Monday, December 14, 2015

Gender bias may limit uptake of climate-smart farm practices


By Julie Mollins, CIMMYT
Farmer education programs that fail to address traditional gender roles may sideline women, limiting their use of conservation agriculture techniques, which can boost their ability to adapt to climate change, a new research shows.
Conservation agriculture involves minimal soil disturbance, permanent soil cover, and the use of crop rotation to simultaneously maintain and boost yields, increase profits and protect the environment. It contributes to improved soil function and quality, which can improve resilience to climate variability.
Although some scientists believe that, such techniques have the potential to reduce greenhouse gas emissions and increase carbon sequestration, which can help mitigate the impact of global warming.
 It is important to note that  the potential benefits of certain aspects of conservation agriculture -- particularly not tilling the soil -- have been overstated, write the authors of the study from the International Center for Maize and Wheat Improvement (CIMMYT) and the Research Program on Climate Change Agriculture and Food Security (CCAFS).
Smallholder farmer prepares maize plot for planting in Embu.CIMMYT.file


Titled “
Gender and conservation agriculture in east and southern Africa: towards a research agenda,” the paper discusses the lack of research conducted into interactions between conservation agriculture use and gender. 
It proposes a research agenda that will better understand how African farming systems remain strongly stratified by gender.

Despite an increase of women smallholder farmers throughout sub-Saharan Africa – one of the most vulnerable regions to climate change worldwide – agricultural service suppliers and policymakers remain “locked into the conceptual norm of the primary farmer as male,” said co-author Clare Stirling, a senior scientist in the Sustainable Intensification Program at CIMMYT.

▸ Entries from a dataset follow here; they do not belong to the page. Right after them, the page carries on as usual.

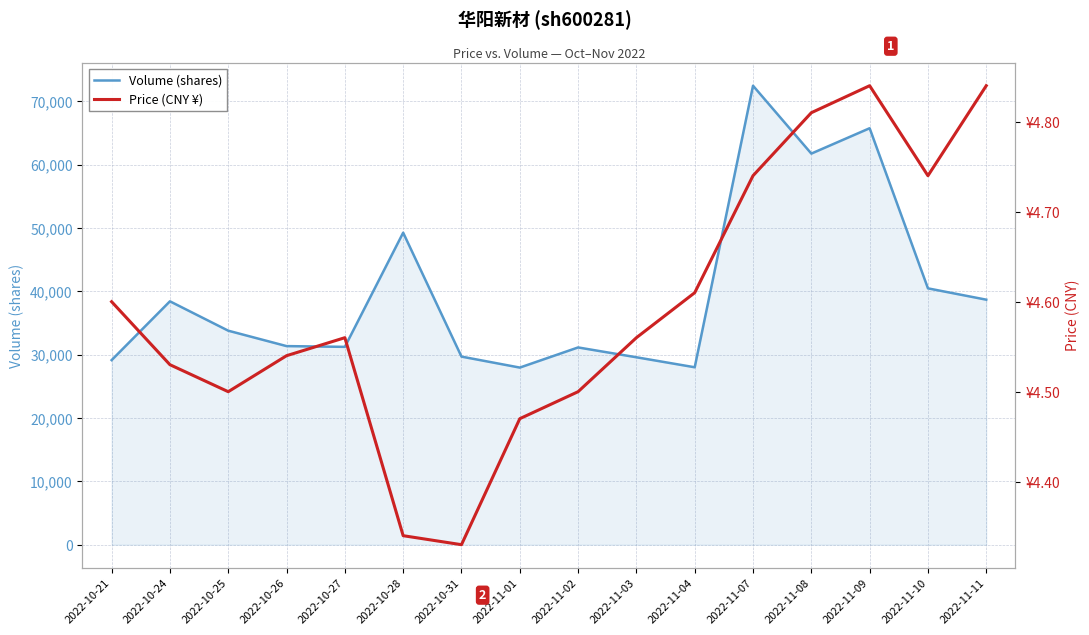

At how many categories does at least one series exceed 70559?

1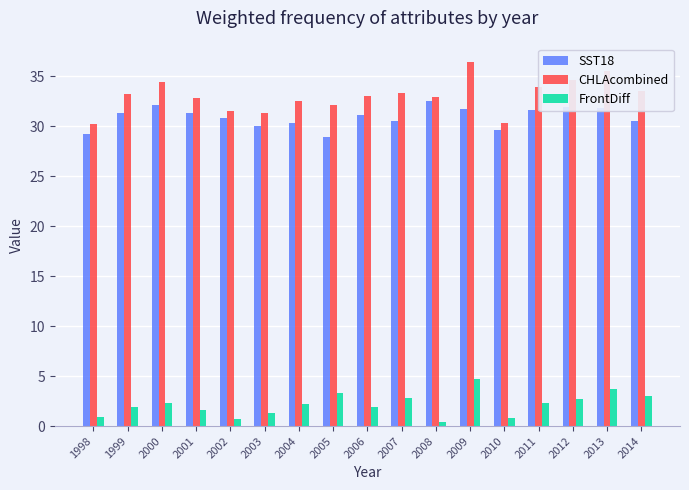

Does the chart contain any negative values?

No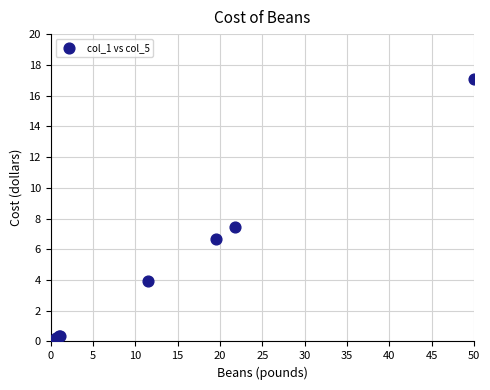

What Y value in the scatter plot is closest to 8?

7.5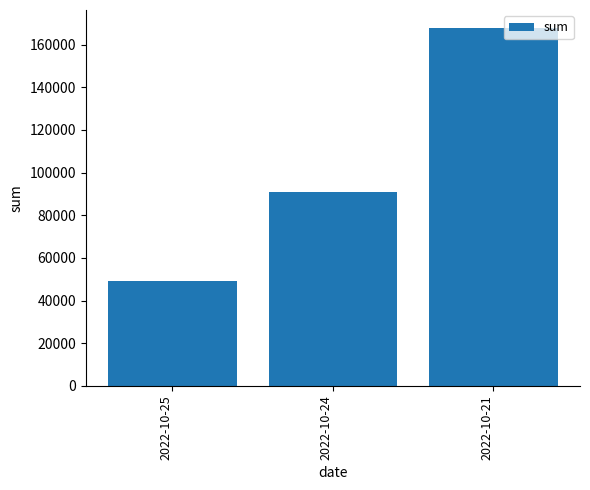

What is the value of the 2nd bar from the left?

91063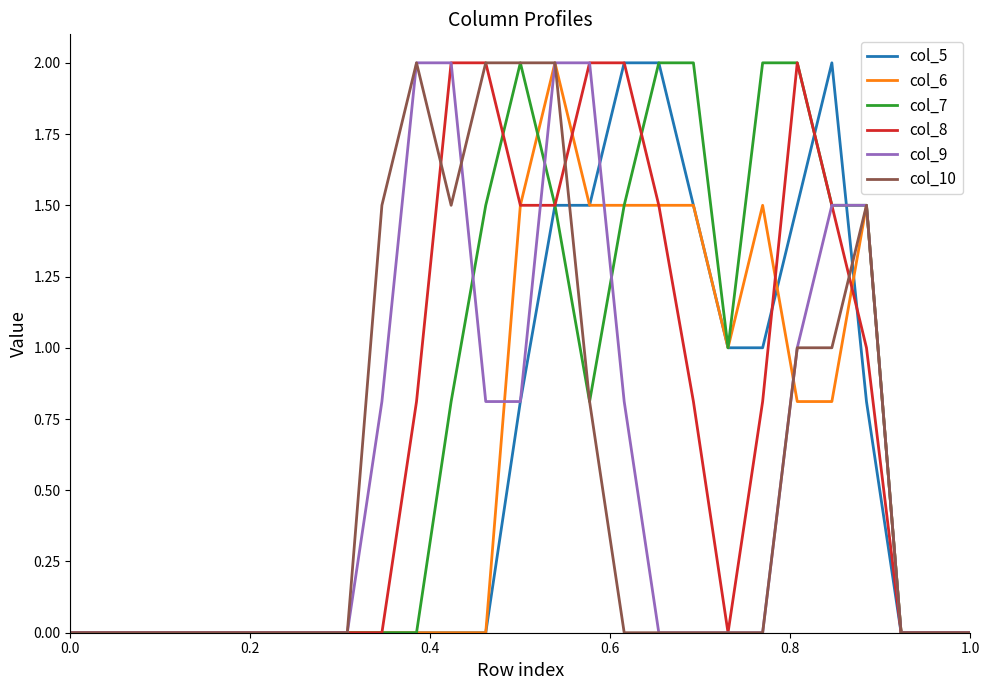

What is the maximum value for col_6?

2.0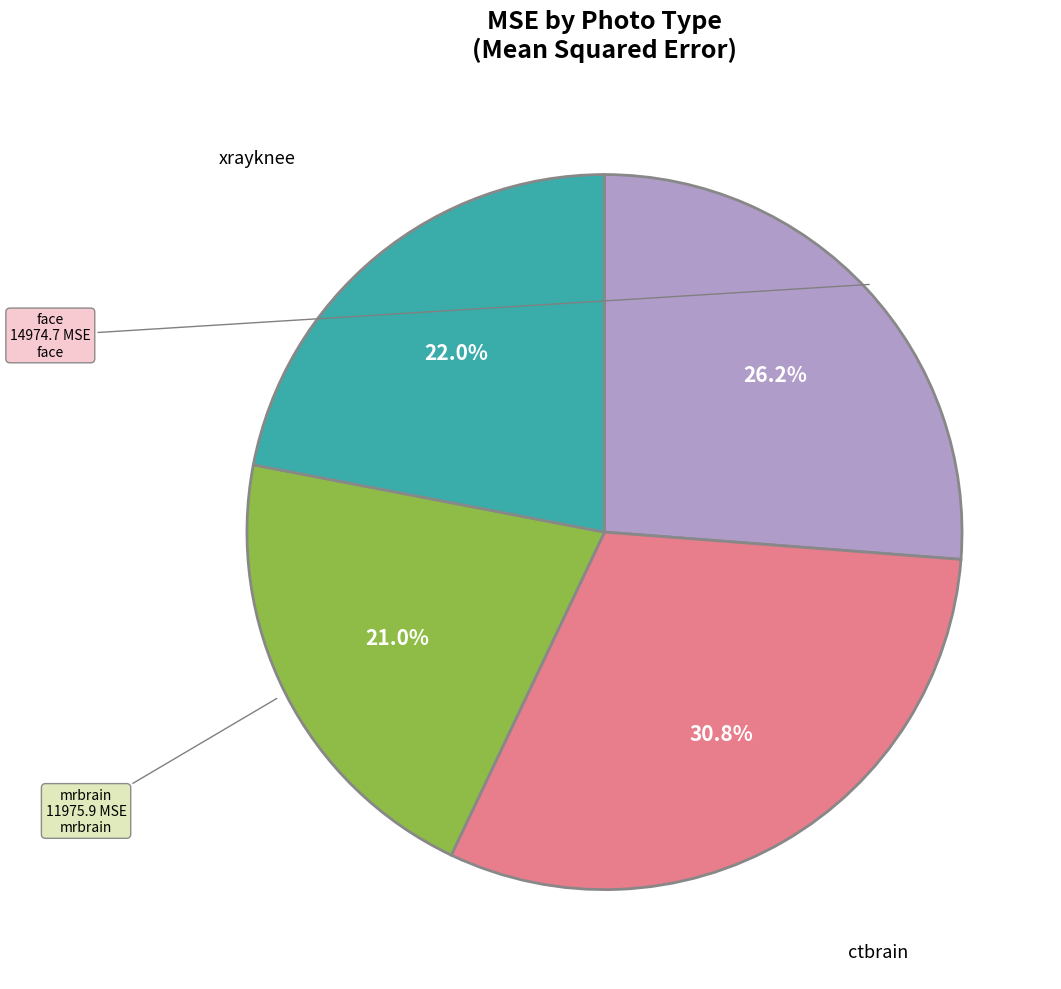

Is there a majority slice in this chart?

No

“The ability of women-led households, or male-headed households with women as primary farmers, to adopt conservation agriculture may be compromised if government policies, extension systems and other actors continue to design interventions and target information and training around the conceptual norm of the male-headed household,” Stirling said, adding that a gender-sensitive approach should become part of mainstream research.
“Overall, normative conceptualizations of ‘farmers’ can result in inappropriate targeting and ineffective messaging,” she said.
There is almost no understanding of how gender relations in smallholder agriculture – particularly with regard to decision-making over technology adoption, roles, and responsibilities for specific farm tasks – may influence the likelihood of adopting conservation agriculture techniques, the paper states.